Praetorians is a strategy game that tries to escape the cliche of the gathering of resources for the recruit of troops, as well as the construction of buildings and does the job pretty well.

Let's start with the story. Praetorians is based on the conquest of the Romans, meaning you'll take the role of a general, who is dispatched with troops to a certain place (map) and needs either to conquer the enemies villages, or try to ally with them, if possible.

The game is split into around 21 scenarios and you can chose between 3 difficulty levels: easy, normal and hard. The difference between them, is the amount of troops you are dispatched with, which, trust me, makes a lot of difference. Why? Keep reading.
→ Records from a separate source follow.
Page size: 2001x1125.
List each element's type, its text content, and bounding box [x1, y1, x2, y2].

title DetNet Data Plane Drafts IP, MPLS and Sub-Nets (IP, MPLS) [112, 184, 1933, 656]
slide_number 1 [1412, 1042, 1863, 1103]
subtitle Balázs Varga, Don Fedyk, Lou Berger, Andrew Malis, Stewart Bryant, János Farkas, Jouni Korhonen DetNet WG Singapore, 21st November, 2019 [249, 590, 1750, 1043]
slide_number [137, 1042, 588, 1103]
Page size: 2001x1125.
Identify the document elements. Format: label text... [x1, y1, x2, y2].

As soon as the scenario starts, you can't have your peasants (you don't even have or will have those) build a village, or gather resources. You are to fight the scattered enemy troops and conquer the enemy villages. Each village has a certain max amount of population and it's on it that you recruit more soldiers. Your general (mainly called hero), enters the village and you are given the option to recruit a handful of troops, from infantry, to archers, to spear-men, cavalry, healers and other special troops (like legions, gladiators and Praetorians). Another aspect that makes Praetorians unique is the fact that troops are recruited in groups rather than a single unit (except for the scouts and the healers). These troops all have special abilities and you can divide them to your liking.

The game is carefully designed so each troops has its strengths and weakness. Archers are good against spear-men, because they can hit and run, and are good against buildings (by using fire arrows). On the other hand, they are totally wiped out by any type of Cavalry. In almost every scenario you have a hero that you need to protect. If he dies, then it's game over. Your hero starts in level one and levels up until level 5. Each level requires a certain amount of experience, which is gained by killing other enemy troops, as is the special HP (not Hit Points, Honor Points). Honor Points are required to recruit special troops like the gladiators and Praetorians.
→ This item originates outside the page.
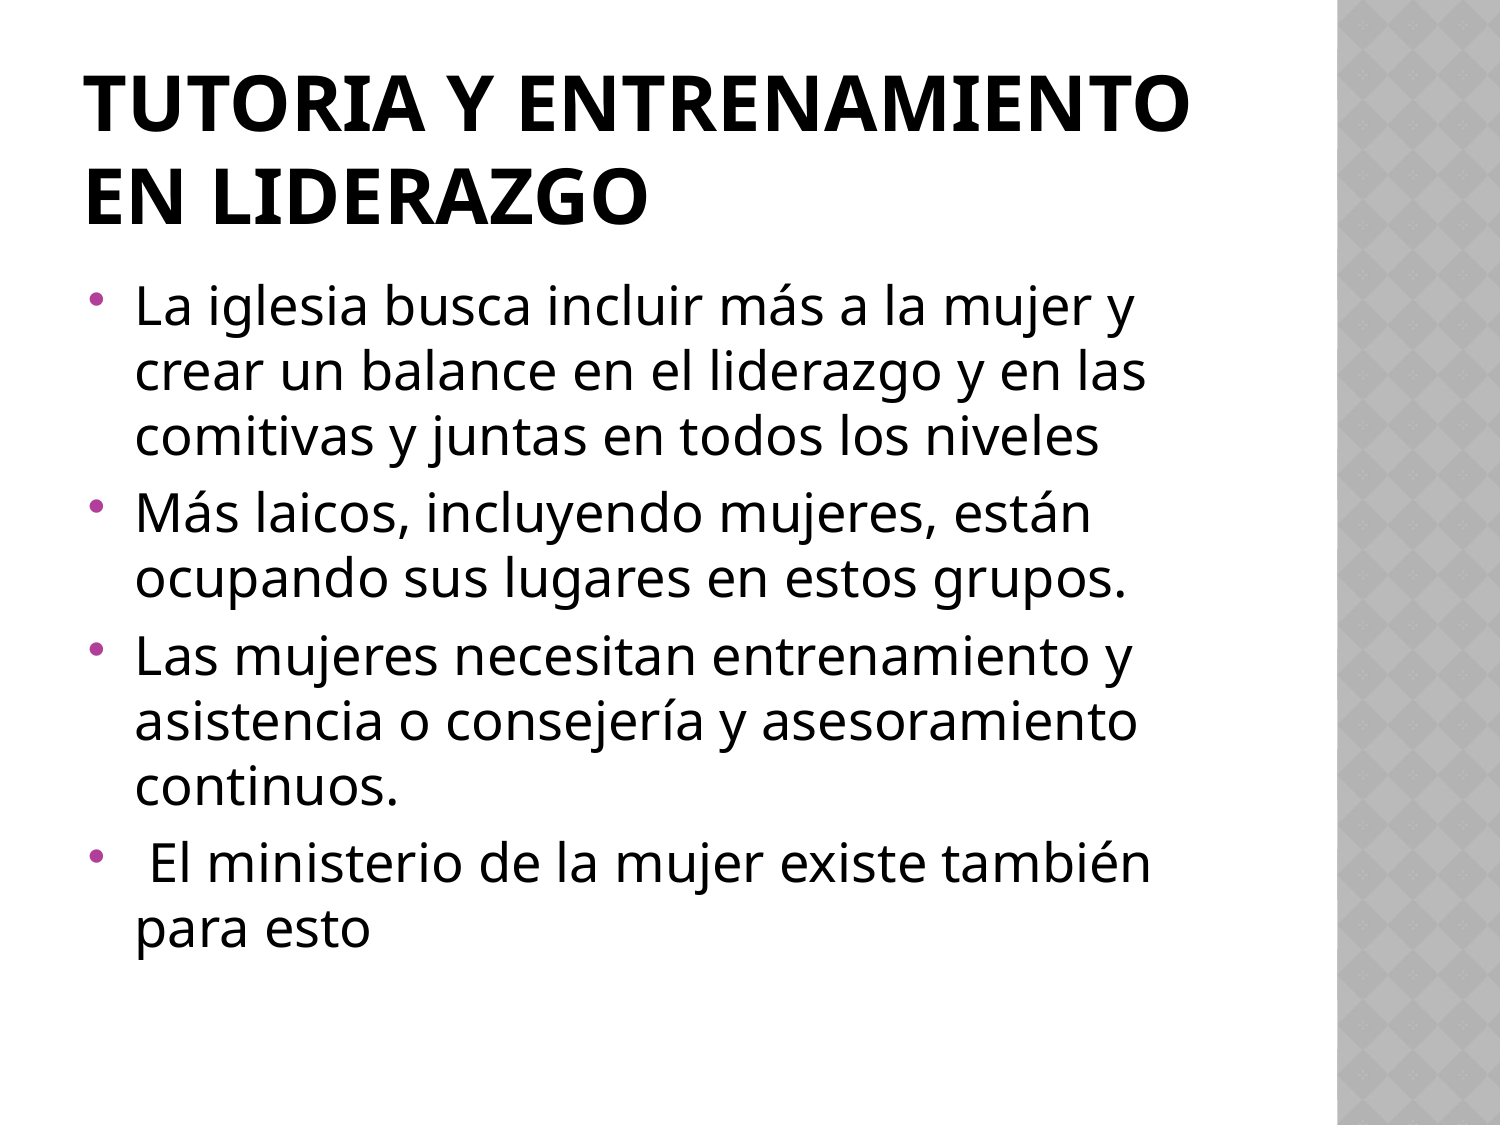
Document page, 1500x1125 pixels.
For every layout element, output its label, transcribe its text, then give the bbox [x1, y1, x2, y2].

About the campaign itself.. One could say it's hard even on easy mode, specially for newcomers. Some levels require a lot of patience, mainly because you need to keep recruiting troops on the villages, which if I may add, takes time. Each troop takes a certain amount of time to be recruited - for instance archers take 60 seconds - Praetorians take 90 seconds. Also, you will run out of villagers at a certain point and will need to wait for the population to increase. It's a lot of time if you put it together. But what makes the game hard is the unpredictability of each scenario. Enemy troops can hide in, for instance forests or in tall grass. So, while you searching the map with your troops, you can get totally wiped out and need to restart.
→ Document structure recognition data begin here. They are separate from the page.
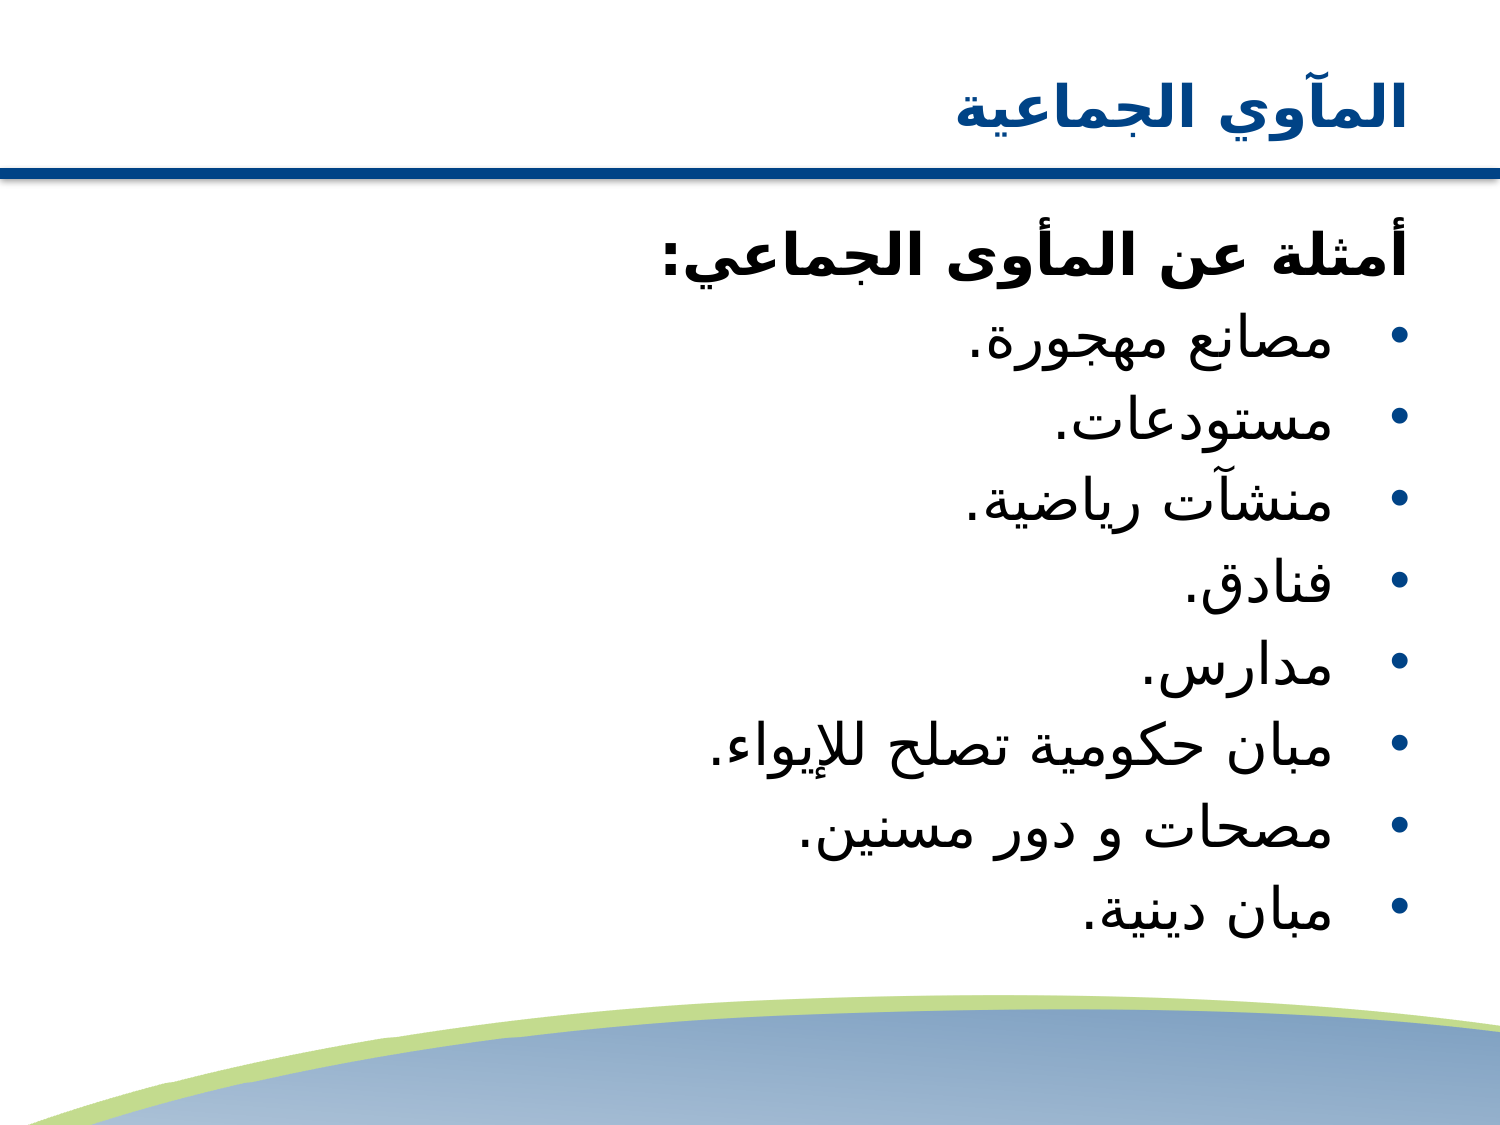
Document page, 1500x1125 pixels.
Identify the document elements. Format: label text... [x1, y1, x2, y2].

picture [0, 993, 1500, 1125]
title المآوي الجماعية [75, 45, 1425, 209]
list أمثلة عن المأوى الجماعي: مصانع مهجورة. مستودعات. منشآت رياضية. فنادق. مدارس. مبان حكومية تصلح للإيواء. مصحات و دور مسنين. مبان دينية. [75, 209, 1425, 953]
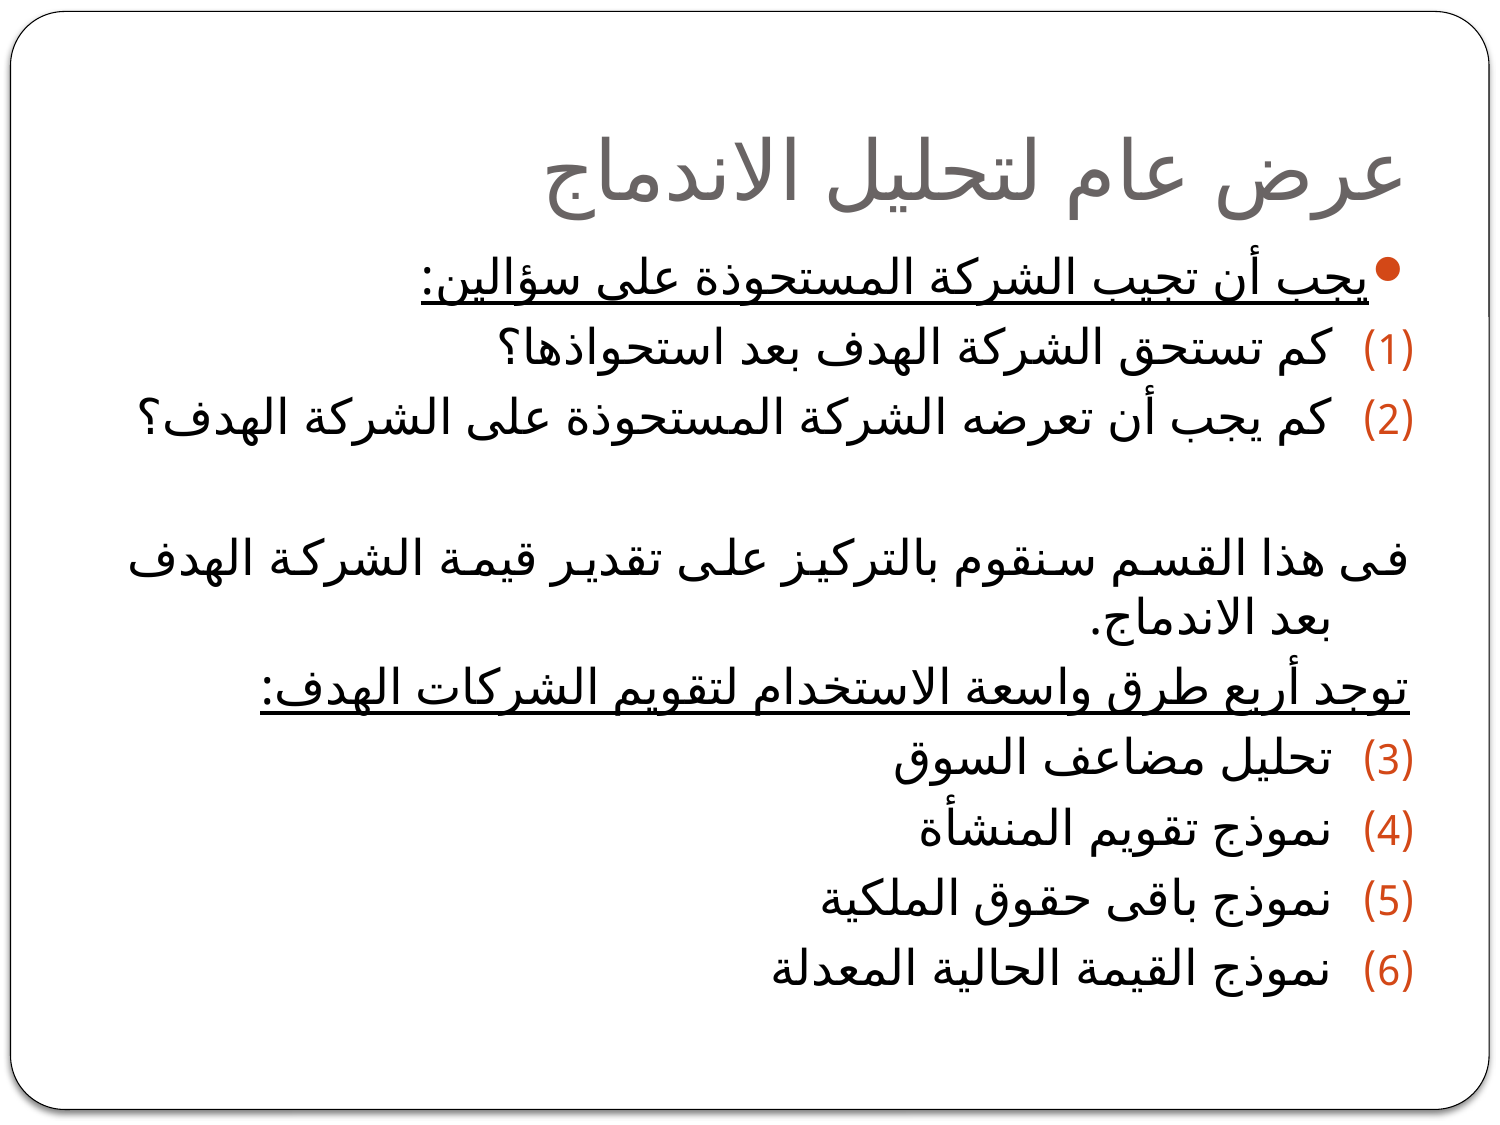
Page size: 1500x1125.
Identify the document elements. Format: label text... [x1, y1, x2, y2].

Praetorians does come with a nice multiplayer. You can play with up to 7 players using an internet connection. There's a wide variety of maps to chose from, as well as nations. You can be a Roman, a barbarian and an Egyptian. (you can also be many more nations in the fan made patches released in the past years, which also add more maps).

Praetorians can be a little unfair and its scenarios based on restarts until you actually learn how to gasp the unnecessary battles that wipe out your precious, few troops but it undoubtedly stands out by its unique gameplay and troop building.

With the average to good graphics, the adequate price and replay value and the unique gameplay, I consider Praetorians to be good.

Price: 7/10 (back in 2003)

Graphics: 8/10 (back in 2003)

Sound: 8/10

Gameplay: 8/10

Replay Value: 6/10

Egyptians will do their best to keep you on the other side of those walls.